The proposed legislation is in response to a decision by the Court of Appeal last year which found that the Maori Land Court could hear such claims. The issue arose after South Island tribes mounted a legal case to challenge the expanding and lucrative marine farming industry. The tribes claimed it was having a serious impact on their customary fishing rights as well as blocking their own ambitions in the aquaculture business. In moving to abruptly block such a case, Labour was responding to definite business interests which insist that the Maori compensation process has gone far enough and has to be brought to a close.

Huata’s evolution

The place of the Huata scandal in these developments has a particular significance as it underscores the evolution of a layer of young Maoris who were radicalised in the late 1960s and 1970s. Huata first came to attention as a land-rights protester, before assuming prominence in the demonstrations against the 1981 South African rugby tour. But like other Maori leaders, Huata remained wedded to the limited and ultimately reactionary perspective of Maori politics and Maori self-determination—a process that was actively aided and abetted by the Stalinist Communist Party of New Zealand and various opportunist groups.

In her 1997 autobiography My Journey, Huata described how the emerging layer of young Maoris were courted by various pseudo-socialists, who actively promoted identity politics and never challenged its reactionary class character. Huata was among the most strident in calling for Maori “sovereignty” or self-rule—thereby encouraging Maori workers to identify on the basis of race and tribal affiliation rather than class. Her writings became de rigueur among the “left” middle class radical milieu in New Zealand, with the feminist magazine Broadsheet among the first to publish her essays.

With the turn to “bi-culturalism” in the 1980s, these Maori leaders found themselves in demand. Far from being a fundamental challenge to the political establishment, the logic of “Maori self-determination” encouraged its proponents to carve out a special niche for themselves in business and politics—all in the name of assisting Maori people as a whole.

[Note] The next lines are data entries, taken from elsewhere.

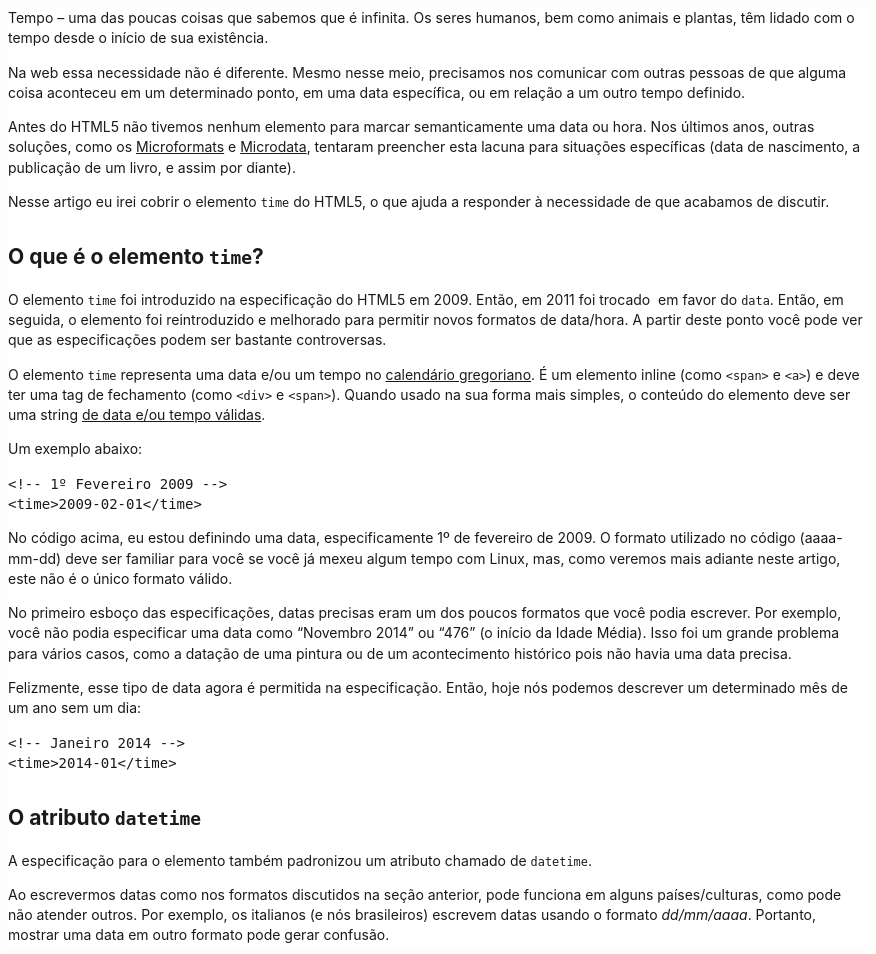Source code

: Tempo &#8211; uma das poucas coisas que sabemos que é infinita. Os seres humanos, bem como animais e plantas, têm lidado com o tempo desde o início de sua existência.

Na web essa necessidade não é diferente. Mesmo nesse meio, precisamos nos comunicar com outras pessoas de que alguma coisa aconteceu em um determinado ponto, em uma data específica, ou em relação a um outro tempo definido.

Antes do HTML5 não tivemos nenhum elemento para marcar semanticamente uma data ou hora. Nos últimos anos, outras soluções, como os <a href="https://microformats.org/" target="_blank">Microformats</a> e <a href="https://en.wikipedia.org/wiki/Microdata_%28HTML%29" target="_blank">Microdata</a>, tentaram preencher esta lacuna para situações específicas (data de nascimento, a publicação de um livro, e assim por diante).

Nesse artigo eu irei cobrir o elemento `time` do HTML5, o que ajuda a responder à necessidade de que acabamos de discutir.

## O que é o elemento `time`?

O elemento `time` foi introduzido na especificação do HTML5 em 2009. Então, em 2011 foi trocado  em favor do `data`. Então, em seguida, o elemento foi reintroduzido e melhorado para permitir novos formatos de data/hora. A partir deste ponto você pode ver que as especificações podem ser bastante controversas.

O elemento `time` representa uma data e/ou um tempo no <a href="https://en.wikipedia.org/wiki/Gregorian_calendar" target="_blank">calendário gregoriano</a>. É um elemento inline (como `<span>` e `<a>`) e deve ter uma tag de fechamento (como `<div>` e `<span>`). Quando usado na sua forma mais simples, o conteúdo do elemento deve ser uma string <a href="https://www.w3.org/TR/html5/text-level-semantics.html#the-time-element" target="_blank">de data e/ou tempo válidas</a>.

Um exemplo abaixo:

<pre class="lang-html">&lt;!-- 1º Fevereiro 2009 --&gt;
&lt;time&gt;2009-02-01&lt;/time&gt;
</pre>

No código acima, eu estou definindo uma data, especificamente 1º de fevereiro de 2009. O formato utilizado no código (aaaa-mm-dd) deve ser familiar para você se você já mexeu algum tempo com Linux, mas, como veremos mais adiante neste artigo, este não é o único formato válido.

No primeiro esboço das especificações, datas precisas eram um dos poucos formatos que você podia escrever. Por exemplo, você não podia especificar uma data como &#8220;Novembro 2014&#8221; ou &#8220;476&#8221; (o início da Idade Média). Isso foi um grande problema para vários casos, como a datação de uma pintura ou de um acontecimento histórico pois não havia uma data precisa.

Felizmente, esse tipo de data agora é permitida na especificação. Então, hoje nós podemos descrever um determinado mês de um ano sem um dia:

<pre class="lang-html">&lt;!-- Janeiro 2014 --&gt;
&lt;time&gt;2014-01&lt;/time&gt;
</pre>

## O atributo `datetime`

A especificação para o elemento também padronizou um atributo chamado de `datetime`.

Ao escrevermos datas como nos formatos discutidos na seção anterior, pode funciona em alguns países/culturas, como pode não atender outros. Por exemplo, os italianos (e nós brasileiros) escrevem datas usando o formato _dd/mm/aaaa_. Portanto, mostrar uma data em outro formato pode gerar confusão.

Huata herself was quickly tapped on the shoulder by the political and corporate elite and went further than most in openly expressing the inherently anti-working class character of all identity politics. By the late 1980s, she was advocating vicious attacks on workers—demanding that the already meagre minimum wage be slashed as a means of creating jobs and solving chronic Maori unemployment. When Labour’s former finance minister Roger Douglas set up ACT to continue the market restructuring he oversaw in the 1980s, he had no hesitation in recruiting Huata and parading her as one of his party’s most prized converts. Huata became an unabashed, well-heeled mouthpiece for—in her words—the “flowering of capitalism” and in 1996 was elected to parliament.

Huata’s political troubles are a sharp indication that the political tide has changed. Having exploited the services of a small elite they themselves created, sections of the ruling class are seeking to, at the very least, temper the extent of Maori claims and influence. Some go considerably further. Opposition leader Don Brash, a former Reserve Bank Governor with close connections to big business, recently called for an end to “ethnic separatism” and “exclusive rights” for Maori, the closure of the “non-performing” Maori Affairs ministry and the abolition of the seven Maori electorate seats in parliament. It is probably no accident that ACT, which has ties to the same layers as Brash, has decided that their prized convert has now become something of an embarrassment.